Document segment ::
━━━━

A change is needed. It might as well be in the direction of social democracy.
At this early stage, we can't know with certainty exactly why Clinton lost. In a narrow sense, obviously, the electoral vote was lost because she lost Wisconsin, Pennsylvania, Michigan, and Iowa. Exit polls (which are often unreliable, but all we have for the moment) and the vote distribution strongly suggest those states were lost because Clinton lost many of the white working-class voters that broke for Obama in 2012. Overall exits show a 16-point swing to Trump among voters making less than $30,000 compared to the last presidential election — the biggest of any group in The New York Times crosstabs. (Recall that Obama ran hard on his rescue of General Motors against a brutal venture capitalist.) Also, general turnout was off from 2012.
These key Trump voters are, no doubt, either actively racist or fine with electing an obvious racist and admitted sexual predator. But many of their communities have also been badly harmed by offshoring, the failure to fully fix the damage done by the 2008 recession, the hugely Democrat-enabled foreclosure crisis, financialization, the rise of monopolies, and the general rise in inequality.
But what is known for certain is that she did lose, and it seems highly plausible that somebody else could have won. Her approval rating has been underwater since early 2015, and stuck around 40 percent for most of this year. Her primary opponent Bernie Sanders, by contrast, is now the most popular politician in the country. His numbers surely wouldn't be quite so good if he had been nominated, of course, but it's highly unusual for a defeated primary candidate to soar to enormous popularity. What's more, President Obama's rating is also well north of 50 percent. It sure looks for all the world like Clinton is just unusually unpopular.

━━━━

Information shown ::

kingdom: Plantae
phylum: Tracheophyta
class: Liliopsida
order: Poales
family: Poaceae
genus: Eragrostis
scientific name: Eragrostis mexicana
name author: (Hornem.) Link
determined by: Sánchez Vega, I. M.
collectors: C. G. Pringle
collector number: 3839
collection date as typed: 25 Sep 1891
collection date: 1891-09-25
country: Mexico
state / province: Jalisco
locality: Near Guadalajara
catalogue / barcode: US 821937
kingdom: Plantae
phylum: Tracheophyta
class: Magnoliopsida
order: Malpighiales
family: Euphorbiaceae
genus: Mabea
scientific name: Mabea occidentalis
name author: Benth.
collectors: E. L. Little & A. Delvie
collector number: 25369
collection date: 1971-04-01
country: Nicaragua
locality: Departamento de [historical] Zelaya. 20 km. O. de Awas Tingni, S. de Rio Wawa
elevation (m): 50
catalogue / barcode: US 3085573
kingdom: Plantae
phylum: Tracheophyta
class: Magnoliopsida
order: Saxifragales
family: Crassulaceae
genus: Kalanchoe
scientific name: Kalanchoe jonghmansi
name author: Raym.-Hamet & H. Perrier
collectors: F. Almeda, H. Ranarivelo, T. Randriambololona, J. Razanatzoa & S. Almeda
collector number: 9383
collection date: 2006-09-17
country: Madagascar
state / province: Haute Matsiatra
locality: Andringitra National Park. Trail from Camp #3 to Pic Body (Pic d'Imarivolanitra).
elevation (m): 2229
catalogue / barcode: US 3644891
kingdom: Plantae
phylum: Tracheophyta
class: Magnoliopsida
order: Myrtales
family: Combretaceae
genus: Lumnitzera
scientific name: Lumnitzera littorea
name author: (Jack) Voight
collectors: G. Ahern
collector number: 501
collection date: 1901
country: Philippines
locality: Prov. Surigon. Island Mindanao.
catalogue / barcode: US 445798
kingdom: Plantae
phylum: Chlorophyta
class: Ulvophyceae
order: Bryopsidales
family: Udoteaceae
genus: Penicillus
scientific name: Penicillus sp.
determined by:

━━━━

Exercises ::
1) Please condense the paragraph of the election commentary that begins "But what is known for certain" into a shorter version that keeps its main facts.
2) In the listing, swap "catalogue / barcode" for "specimen ID" from the line with "locality: Near Guadalajara" up to and including the line with "order: Saxifragales". Give only those lines.

Results for each task ::
1) Clinton certainly lost, and someone else plausibly could have won. Her approval rating has been underwater since early 2015 and has sat around 40 percent for most of this year. Her primary opponent, Bernie Sanders, is now the country's most popular politician. His numbers would likely be lower had he been nominated, but it is highly unusual for a defeated primary candidate to become so popular. President Obama's rating is also well above 50 percent, so Clinton appears to be unusually unpopular.

2)
locality: Near Guadalajara
specimen ID: US 821937
kingdom: Plantae
phylum: Tracheophyta
class: Magnoliopsida
order: Malpighiales
family: Euphorbiaceae
genus: Mabea
scientific name: Mabea occidentalis
name author: Benth.
collectors: E. L. Little & A. Delvie
collector number: 25369
collection date: 1971-04-01
country: Nicaragua
locality: Departamento de [historical] Zelaya. 20 km. O. de Awas Tingni, S. de Rio Wawa
elevation (m): 50
specimen ID: US 3085573
kingdom: Plantae
phylum: Tracheophyta
class: Magnoliopsida
order: Saxifragales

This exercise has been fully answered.